“We get it—gaming can be competitive and interactions with other players can get heated. A little trash talk is an expected part of competitive multiplayer action, and that’s not a bad thing. But hate has no place here, and what’s not okay is when that trash talk turns into harassment,” Microsoft wrote.
“Trash talk includes any lighthearted banter or bragging that focuses on the game at hand and encourages healthy competition. Harassment includes any negative behavior that’s personalized, disruptive, or likely to make someone feel unwelcome or unsafe. To qualify as harassment, the behavior doesn’t have to be drawn-out or persistent.
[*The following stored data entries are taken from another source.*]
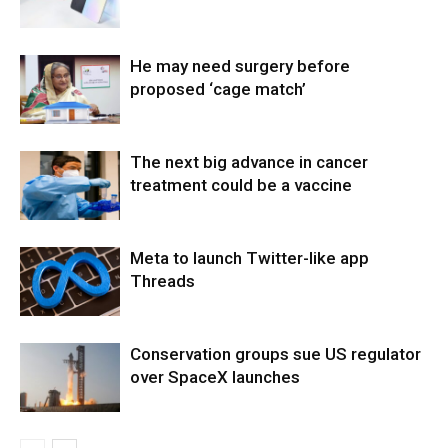
He may need surgery before
proposed ‘cage match’
The next big advance in cancer
treatment could be a vaccine
Meta to launch Twitter-like app
Threads
Conservation groups sue US regulator
over SpaceX launches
Even a single abusive message could harm someone’s experience. Know when to draw the line, when to back off. Know and respect the other player.”
Moreover, the post lists acceptable trash talking examples, as follows:
- Get destroyed. Can’t believe you thought you were on my level.
- That was some serious potato aim. Get wrecked.
- Only reason you went positive was you spent all game camping. Try again, kid.
- Cheap win. Come at me when you can actually drive without running cars off the road.
- That sucked. Get good and then come back when your k/d’s over 1.
These are in contrast to unacceptable examples, below:
- Get <sexual threat>. Can’t believe you thought you were on my level.
- Hey <profanity>, that was some serious potato aim. Get wrecked, trash.
- Only reason you went positive was you spent all game camping. KYS, kid.
- Cheap win. Totally expected from a <racial slur>.
- You suck. Get out of my country—maybe they’ll let you back in when your k/d’s over 1.
On one hand, it’s kind of sad that Microsoft needs to detail common sense, but more worrisome that people don’t understand this at present.
Have you encountered unacceptable trash talk on Xbox Live? Our advice: mute, report and block. Easy done.